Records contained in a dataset
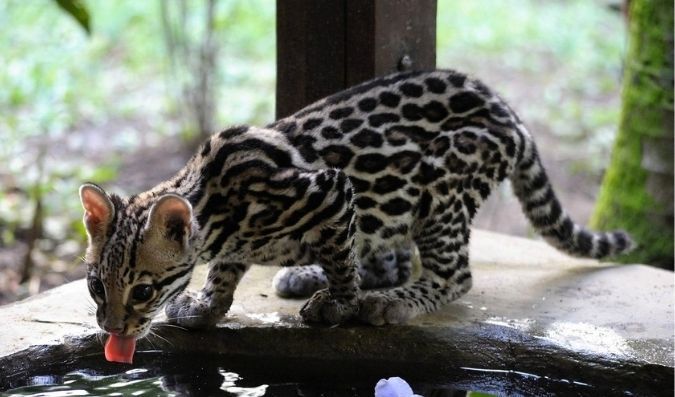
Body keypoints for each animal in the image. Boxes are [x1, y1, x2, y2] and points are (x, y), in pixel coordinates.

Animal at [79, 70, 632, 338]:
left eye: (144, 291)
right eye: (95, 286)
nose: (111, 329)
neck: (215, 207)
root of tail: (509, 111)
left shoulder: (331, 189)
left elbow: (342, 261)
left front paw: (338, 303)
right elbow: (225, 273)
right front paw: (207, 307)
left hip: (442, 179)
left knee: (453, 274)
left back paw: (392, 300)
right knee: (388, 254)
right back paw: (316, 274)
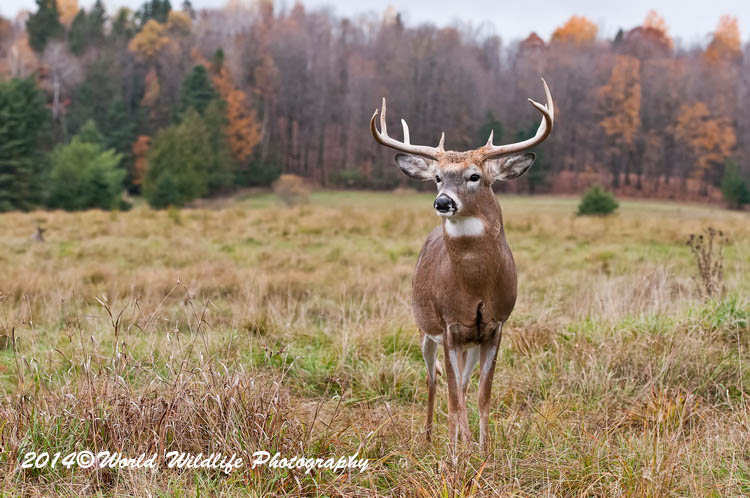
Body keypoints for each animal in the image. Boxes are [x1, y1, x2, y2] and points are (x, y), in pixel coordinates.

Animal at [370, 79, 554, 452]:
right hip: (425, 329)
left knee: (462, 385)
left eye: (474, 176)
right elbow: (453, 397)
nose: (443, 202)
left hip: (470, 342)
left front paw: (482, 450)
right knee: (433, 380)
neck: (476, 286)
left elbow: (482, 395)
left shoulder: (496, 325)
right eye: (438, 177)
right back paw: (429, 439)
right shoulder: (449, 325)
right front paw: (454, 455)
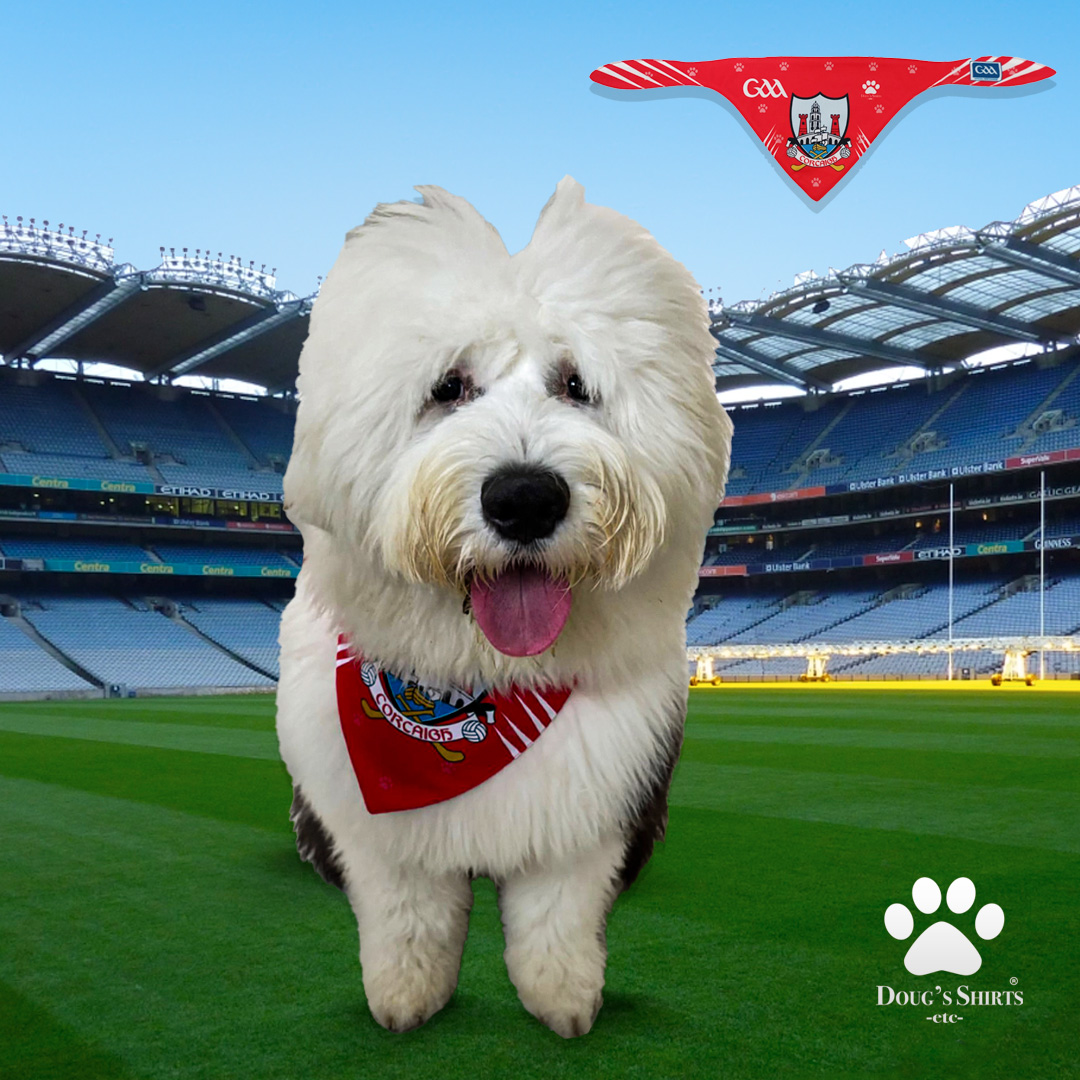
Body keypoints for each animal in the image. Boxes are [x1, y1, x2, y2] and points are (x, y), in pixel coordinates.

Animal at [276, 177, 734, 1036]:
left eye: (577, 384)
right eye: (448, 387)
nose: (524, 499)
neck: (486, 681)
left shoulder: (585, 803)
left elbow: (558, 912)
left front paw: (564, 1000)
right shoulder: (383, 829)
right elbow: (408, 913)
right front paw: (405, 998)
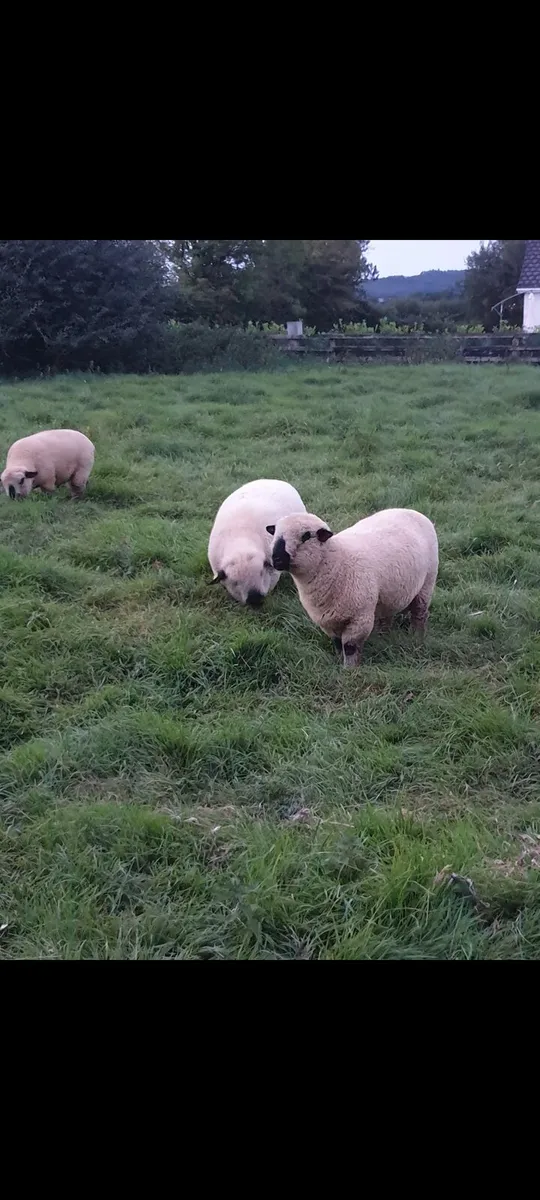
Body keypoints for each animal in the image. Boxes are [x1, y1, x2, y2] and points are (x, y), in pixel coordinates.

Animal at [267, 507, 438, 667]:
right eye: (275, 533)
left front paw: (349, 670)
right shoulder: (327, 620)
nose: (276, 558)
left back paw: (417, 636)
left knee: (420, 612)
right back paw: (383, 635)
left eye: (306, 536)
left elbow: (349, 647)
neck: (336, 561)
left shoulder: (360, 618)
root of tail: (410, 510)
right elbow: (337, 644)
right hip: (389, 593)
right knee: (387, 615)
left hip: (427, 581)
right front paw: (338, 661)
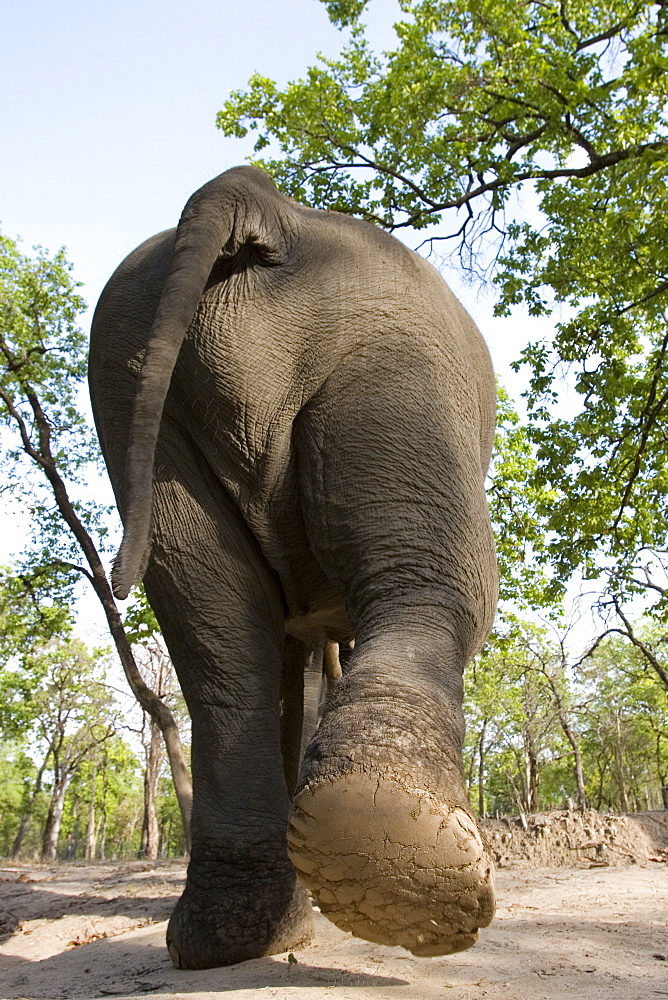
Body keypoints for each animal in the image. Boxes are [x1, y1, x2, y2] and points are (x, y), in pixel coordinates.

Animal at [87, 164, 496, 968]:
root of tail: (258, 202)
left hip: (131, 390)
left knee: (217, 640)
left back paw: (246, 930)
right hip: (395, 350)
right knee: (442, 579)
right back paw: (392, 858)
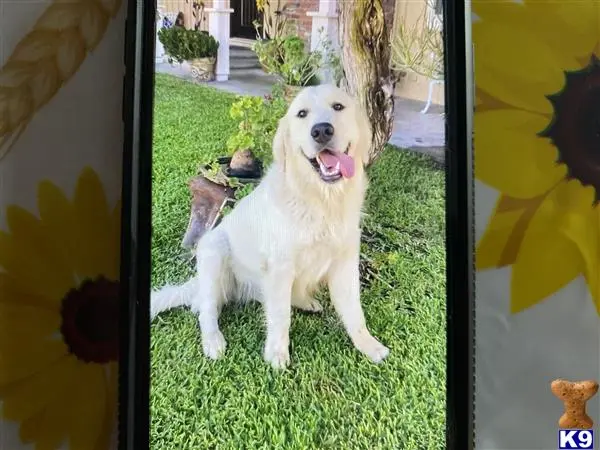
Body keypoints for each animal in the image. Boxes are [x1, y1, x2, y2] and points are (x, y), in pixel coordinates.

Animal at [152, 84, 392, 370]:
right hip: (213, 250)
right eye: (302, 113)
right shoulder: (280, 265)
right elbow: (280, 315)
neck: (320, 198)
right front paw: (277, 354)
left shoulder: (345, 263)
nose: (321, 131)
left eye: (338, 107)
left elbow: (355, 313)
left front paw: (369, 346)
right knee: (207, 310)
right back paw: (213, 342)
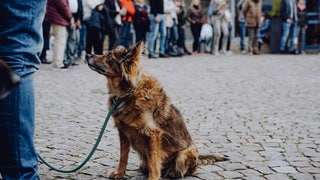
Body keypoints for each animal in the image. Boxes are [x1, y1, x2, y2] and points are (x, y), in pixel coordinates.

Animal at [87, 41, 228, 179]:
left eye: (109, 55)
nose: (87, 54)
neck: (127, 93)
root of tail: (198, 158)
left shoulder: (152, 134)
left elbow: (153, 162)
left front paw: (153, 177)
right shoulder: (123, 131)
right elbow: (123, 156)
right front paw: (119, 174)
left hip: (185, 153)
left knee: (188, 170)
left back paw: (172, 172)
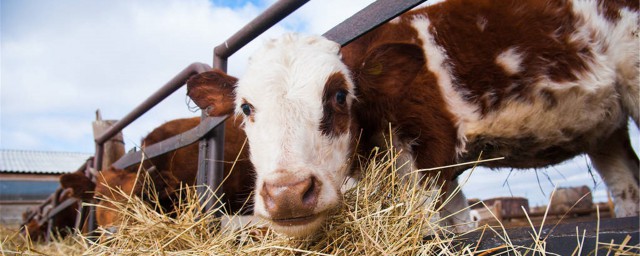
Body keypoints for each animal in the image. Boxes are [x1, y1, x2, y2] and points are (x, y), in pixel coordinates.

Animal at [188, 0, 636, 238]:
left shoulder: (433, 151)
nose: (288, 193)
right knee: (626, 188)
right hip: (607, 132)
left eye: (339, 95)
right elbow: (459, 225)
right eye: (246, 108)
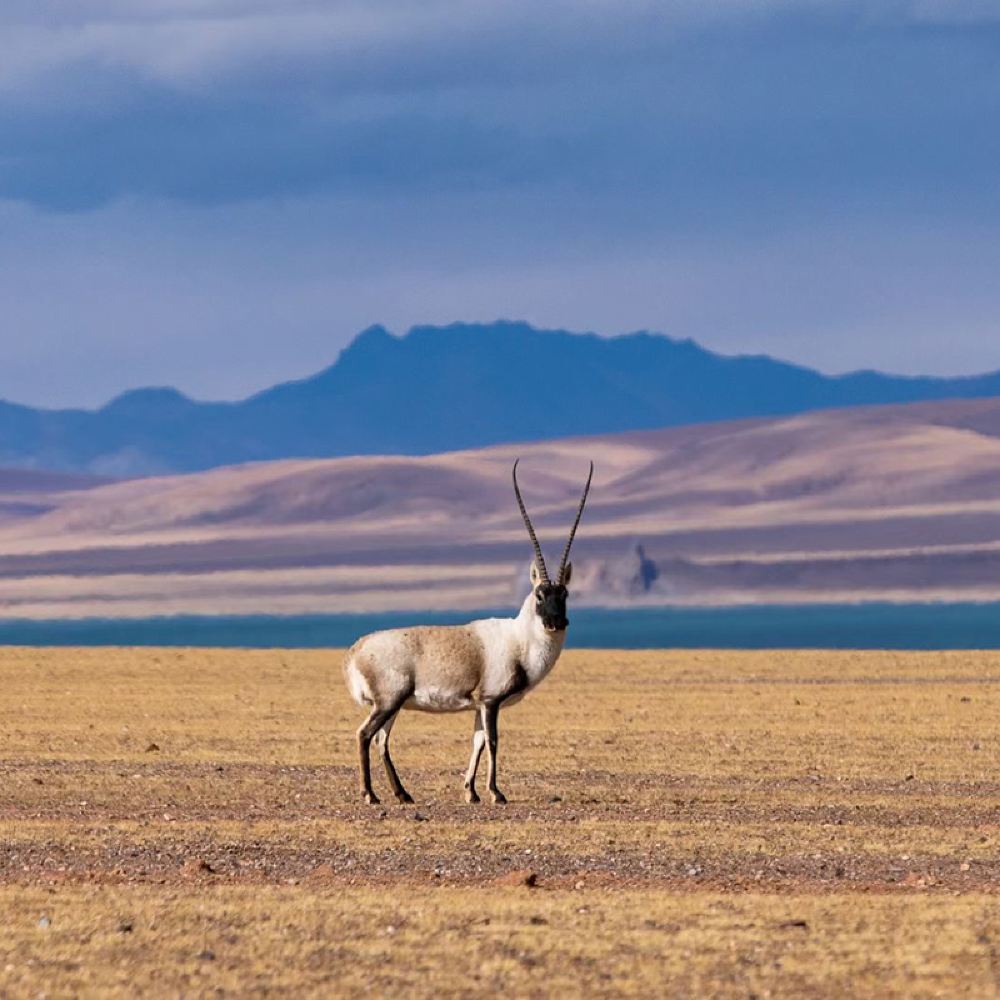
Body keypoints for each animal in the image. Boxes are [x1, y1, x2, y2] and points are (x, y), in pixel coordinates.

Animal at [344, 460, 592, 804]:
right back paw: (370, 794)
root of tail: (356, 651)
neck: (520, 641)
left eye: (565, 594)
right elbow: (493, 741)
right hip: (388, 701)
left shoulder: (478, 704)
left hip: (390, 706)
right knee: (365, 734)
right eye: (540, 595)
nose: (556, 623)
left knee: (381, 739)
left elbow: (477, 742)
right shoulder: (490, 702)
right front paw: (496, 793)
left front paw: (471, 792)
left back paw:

The problem:
Count every line above that includes the string "back", and answer with the count only.

Expected answer:
11